千日坂(新宿区南元町/港区元赤坂)
信濃町駅を出て左側、外苑方向に進むと外苑エリアへ渡る歩道橋がある。 そこを上らず、斜め左に下る坂を降りていく。 ここが千日坂。 首都高の外苑ランプが頭上を通る。 一行院千日谷会堂の塔が坂脇にそびえている。この坂上辺りで『南総里見八犬伝』を書いた滝沢馬琴が世を去った。坂の別名を久能坂(久野坂)という。坂下辺りに紀州藩久野丹波守の屋敷があったことに由来している。
「この坂道の下の低地は、一行院千日寺があるため千日谷と呼ばれた(『紫の一本』)。坂名も千日寺にちなんで名づけられたと考えられる。なお、かつての千日坂は消滅し、現在の千日坂はそれと前後して作られたいわば新千日坂である。」
と記されている。新宿区は随分ときちんと書いていると感心する。
江戸期の切絵図を見ると千日坂は写真の高速道路下あたりで左に折れて急坂を上っている。上半分は完全に新しい道筋だ。 信濃町の由来は、坂上の慶応病院辺り一帯が奈良県の大和櫛羅藩主の永井信濃守の屋敷だったことから来ている。 坂下の千日谷には公明党本部がある。 党本部の建物からは意外と若い人たちが出入りしている。

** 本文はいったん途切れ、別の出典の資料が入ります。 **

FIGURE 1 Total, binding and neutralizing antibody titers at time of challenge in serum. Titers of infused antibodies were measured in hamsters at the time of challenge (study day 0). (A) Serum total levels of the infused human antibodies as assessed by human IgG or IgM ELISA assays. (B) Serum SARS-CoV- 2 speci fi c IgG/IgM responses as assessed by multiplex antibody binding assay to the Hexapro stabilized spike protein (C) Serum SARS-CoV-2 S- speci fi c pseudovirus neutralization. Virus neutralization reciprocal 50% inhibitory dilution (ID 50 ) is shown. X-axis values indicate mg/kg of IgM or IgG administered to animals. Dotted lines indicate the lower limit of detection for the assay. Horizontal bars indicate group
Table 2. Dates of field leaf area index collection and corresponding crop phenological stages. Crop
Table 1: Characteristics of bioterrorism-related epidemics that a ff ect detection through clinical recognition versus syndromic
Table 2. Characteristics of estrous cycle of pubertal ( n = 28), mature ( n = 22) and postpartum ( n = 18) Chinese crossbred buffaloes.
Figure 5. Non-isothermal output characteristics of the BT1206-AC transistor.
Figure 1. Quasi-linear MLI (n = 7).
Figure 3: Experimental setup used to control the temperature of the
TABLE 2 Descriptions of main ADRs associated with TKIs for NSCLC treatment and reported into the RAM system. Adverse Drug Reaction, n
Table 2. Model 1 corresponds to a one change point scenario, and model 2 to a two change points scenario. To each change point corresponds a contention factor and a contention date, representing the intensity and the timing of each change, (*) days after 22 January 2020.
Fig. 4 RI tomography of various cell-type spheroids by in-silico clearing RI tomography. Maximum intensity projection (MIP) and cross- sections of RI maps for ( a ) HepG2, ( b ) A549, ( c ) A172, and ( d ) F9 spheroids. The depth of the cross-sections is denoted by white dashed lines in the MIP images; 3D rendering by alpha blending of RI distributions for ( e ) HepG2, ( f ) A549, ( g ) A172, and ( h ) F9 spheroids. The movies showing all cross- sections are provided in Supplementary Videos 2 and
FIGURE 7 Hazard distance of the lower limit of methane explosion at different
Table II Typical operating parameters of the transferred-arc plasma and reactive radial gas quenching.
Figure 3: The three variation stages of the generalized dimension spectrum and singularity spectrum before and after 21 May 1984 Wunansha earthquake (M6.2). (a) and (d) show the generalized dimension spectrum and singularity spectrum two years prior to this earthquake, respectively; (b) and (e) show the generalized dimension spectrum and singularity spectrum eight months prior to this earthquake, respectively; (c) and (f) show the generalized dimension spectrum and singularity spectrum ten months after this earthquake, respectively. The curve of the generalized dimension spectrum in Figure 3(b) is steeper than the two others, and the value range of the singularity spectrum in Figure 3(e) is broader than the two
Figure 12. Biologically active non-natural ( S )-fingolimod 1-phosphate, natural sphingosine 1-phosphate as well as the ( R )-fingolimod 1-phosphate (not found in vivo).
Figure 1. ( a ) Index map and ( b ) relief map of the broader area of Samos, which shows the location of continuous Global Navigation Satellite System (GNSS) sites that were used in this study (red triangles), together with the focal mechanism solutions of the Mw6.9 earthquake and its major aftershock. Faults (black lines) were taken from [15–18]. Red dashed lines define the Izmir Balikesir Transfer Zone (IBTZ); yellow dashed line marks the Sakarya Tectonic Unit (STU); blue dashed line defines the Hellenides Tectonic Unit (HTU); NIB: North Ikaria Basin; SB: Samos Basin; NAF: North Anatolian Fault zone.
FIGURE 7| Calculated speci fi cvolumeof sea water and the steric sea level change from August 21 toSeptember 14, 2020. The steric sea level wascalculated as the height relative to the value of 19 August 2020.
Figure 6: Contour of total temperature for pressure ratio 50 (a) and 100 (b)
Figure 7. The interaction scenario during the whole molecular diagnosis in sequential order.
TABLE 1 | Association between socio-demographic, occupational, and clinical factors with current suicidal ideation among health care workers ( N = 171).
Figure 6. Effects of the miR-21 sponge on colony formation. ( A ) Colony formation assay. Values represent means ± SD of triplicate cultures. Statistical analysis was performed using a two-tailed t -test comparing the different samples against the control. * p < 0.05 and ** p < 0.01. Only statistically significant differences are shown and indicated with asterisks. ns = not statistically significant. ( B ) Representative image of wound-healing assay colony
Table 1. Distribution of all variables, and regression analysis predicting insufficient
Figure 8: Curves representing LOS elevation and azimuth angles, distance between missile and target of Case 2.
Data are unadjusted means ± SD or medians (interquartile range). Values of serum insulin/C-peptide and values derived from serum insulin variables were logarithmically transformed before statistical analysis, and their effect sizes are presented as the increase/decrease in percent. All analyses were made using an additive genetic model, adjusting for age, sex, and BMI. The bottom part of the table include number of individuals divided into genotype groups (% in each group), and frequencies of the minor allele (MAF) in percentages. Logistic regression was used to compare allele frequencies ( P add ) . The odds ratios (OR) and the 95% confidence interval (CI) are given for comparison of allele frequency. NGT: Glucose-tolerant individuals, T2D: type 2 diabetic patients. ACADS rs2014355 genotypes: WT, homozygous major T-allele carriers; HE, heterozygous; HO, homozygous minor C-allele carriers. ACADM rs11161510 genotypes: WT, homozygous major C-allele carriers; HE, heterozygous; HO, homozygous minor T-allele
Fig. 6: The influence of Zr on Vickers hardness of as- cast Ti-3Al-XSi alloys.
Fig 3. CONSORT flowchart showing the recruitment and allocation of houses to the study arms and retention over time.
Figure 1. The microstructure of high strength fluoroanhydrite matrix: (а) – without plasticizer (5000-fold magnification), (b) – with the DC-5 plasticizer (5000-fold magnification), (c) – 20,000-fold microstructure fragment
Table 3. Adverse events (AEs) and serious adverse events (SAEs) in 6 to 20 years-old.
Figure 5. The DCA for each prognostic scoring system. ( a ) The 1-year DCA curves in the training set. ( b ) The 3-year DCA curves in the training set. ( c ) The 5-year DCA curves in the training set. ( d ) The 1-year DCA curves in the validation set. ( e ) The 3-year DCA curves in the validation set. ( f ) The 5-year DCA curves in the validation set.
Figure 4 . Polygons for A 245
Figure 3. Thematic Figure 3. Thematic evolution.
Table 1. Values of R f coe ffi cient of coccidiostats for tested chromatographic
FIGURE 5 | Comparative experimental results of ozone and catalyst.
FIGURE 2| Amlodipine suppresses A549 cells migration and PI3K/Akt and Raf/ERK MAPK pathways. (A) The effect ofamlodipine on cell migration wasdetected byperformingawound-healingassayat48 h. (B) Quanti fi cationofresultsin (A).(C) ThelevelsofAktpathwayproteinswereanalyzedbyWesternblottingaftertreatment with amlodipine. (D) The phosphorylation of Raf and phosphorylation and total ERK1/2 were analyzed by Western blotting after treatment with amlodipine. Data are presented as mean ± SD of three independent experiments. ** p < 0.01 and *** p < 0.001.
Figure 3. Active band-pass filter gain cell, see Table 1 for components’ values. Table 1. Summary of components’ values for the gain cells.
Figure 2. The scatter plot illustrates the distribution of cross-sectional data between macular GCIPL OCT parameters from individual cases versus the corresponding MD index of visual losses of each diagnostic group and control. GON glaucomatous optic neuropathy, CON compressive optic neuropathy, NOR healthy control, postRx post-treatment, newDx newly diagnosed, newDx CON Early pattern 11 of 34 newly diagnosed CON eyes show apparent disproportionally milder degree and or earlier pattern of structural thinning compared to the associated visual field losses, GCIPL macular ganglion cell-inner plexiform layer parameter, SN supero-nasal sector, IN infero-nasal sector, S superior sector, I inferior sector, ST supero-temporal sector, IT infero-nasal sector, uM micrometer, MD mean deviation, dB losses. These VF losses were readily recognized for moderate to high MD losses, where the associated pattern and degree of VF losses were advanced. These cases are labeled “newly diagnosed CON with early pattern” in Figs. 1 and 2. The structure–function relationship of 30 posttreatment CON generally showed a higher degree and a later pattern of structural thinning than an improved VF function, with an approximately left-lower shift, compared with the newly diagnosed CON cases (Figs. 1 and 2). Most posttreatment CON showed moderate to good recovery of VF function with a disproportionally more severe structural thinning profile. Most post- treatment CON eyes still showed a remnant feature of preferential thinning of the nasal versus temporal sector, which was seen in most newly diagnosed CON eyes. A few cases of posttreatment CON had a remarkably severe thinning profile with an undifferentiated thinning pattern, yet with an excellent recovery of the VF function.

江戸時代に千日寺が有名になったのは、信濃町駅と新助坂の間にあった奈良県大和新庄藩屋敷永井家の家臣が出家し、一行院千日寺を創建、千日供養を説いた。それが江戸の庶民に人気になり、人々が集まったことによる。 そのためこの谷が千日谷とまで呼ばれるようになったという。